Knoll Inc. Stock Downgraded (KNL)
- The debt-to-equity ratio is somewhat low, currently at 0.76, and is less than that of the industry average, implying that there has been a relatively successful effort in the management of debt levels. Despite the fact that KNL's debt-to-equity ratio is low, the quick ratio, which is currently 0.69, displays a potential problem in covering short-term cash needs.
- KNL, with its decline in revenue, underperformed when compared the industry average of 6.7%. Since the same quarter one year prior, revenues slightly dropped by 7.7%. Weakness in the company's revenue seems to have hurt the bottom line, decreasing earnings per share.
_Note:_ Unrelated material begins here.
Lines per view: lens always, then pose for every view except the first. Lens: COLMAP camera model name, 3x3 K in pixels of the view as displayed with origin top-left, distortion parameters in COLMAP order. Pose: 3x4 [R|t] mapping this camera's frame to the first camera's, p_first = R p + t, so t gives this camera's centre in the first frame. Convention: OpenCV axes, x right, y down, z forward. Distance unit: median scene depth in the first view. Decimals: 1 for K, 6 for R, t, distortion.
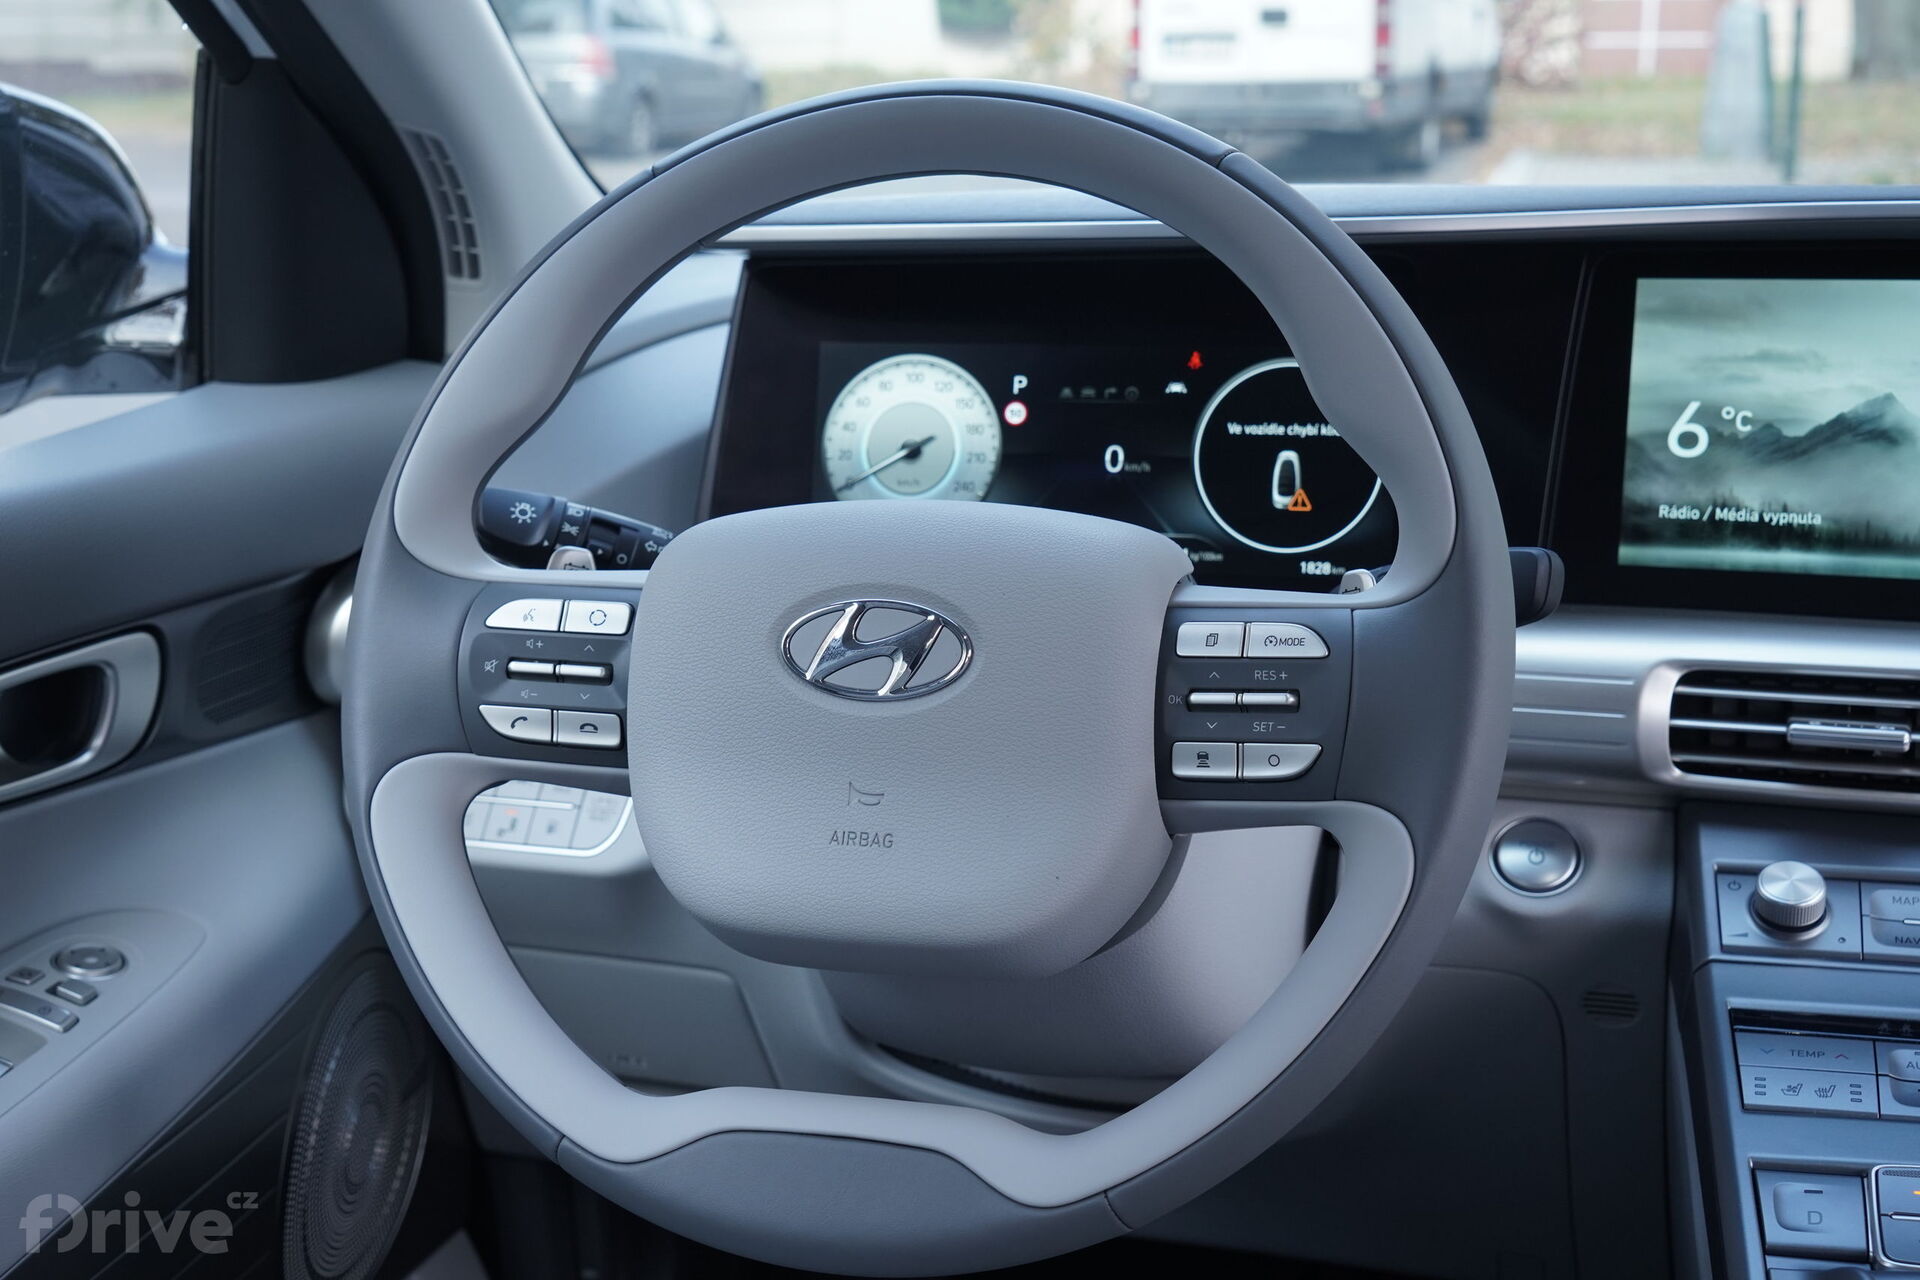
lens RADIAL K [[2363.7, 0, 959.5], [0, 2363.7, 639.5], [0, 0, 1]] dist [-0.016097, 0.000000]
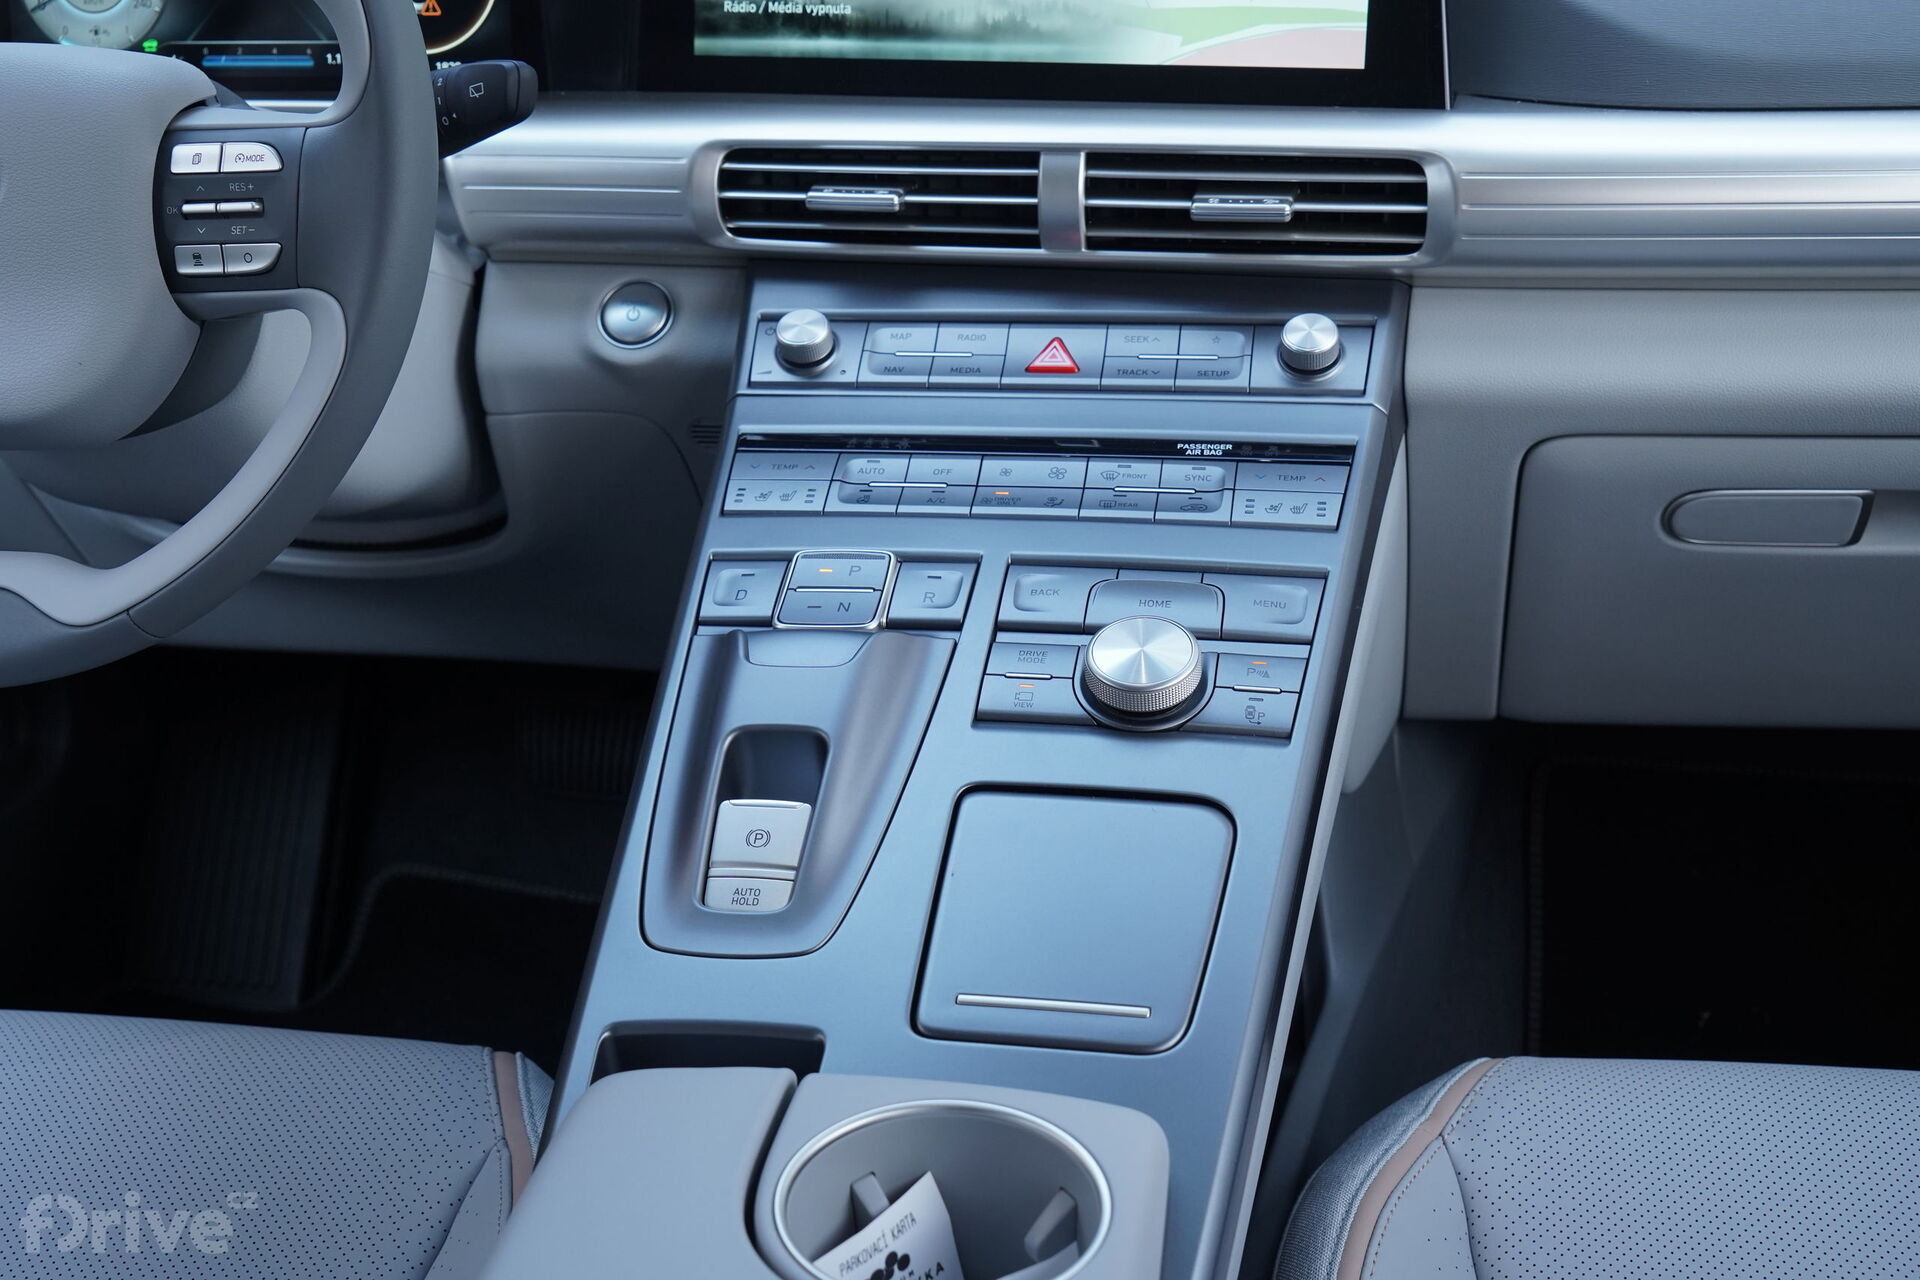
lens RADIAL K [[2438.4, 0, 960.5], [0, 2438.4, 639.8], [0, 0, 1]] dist [-0.016892, 0.000000]
pose [[0.993021, -0.067800, 0.096500, 0.297604], [0.043692, 0.971504, 0.232963, -0.027884], [-0.109545, -0.227120, 0.967686, -0.248870]]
- The company, on the basis of change in net income from the same quarter one year ago, has significantly underperformed when compared to that of the S&P 500 and the Commercial Services & Supplies industry. The net income has significantly decreased by 96.4% when compared to the same quarter one year ago, falling from $17.49 million to $0.63 million.
- The share price of KNOLL INC has not done very well: it is down 6.25% and has underperformed the S&P 500, in part reflecting the company's sharply declining earnings per share when compared to the year-earlier quarter. Looking ahead, other than the push or pull of the broad market, we do not see anything in the company's numbers that may help reverse the decline experienced over the past 12 months. Despite the past decline, the stock is still selling for more than most others in its industry.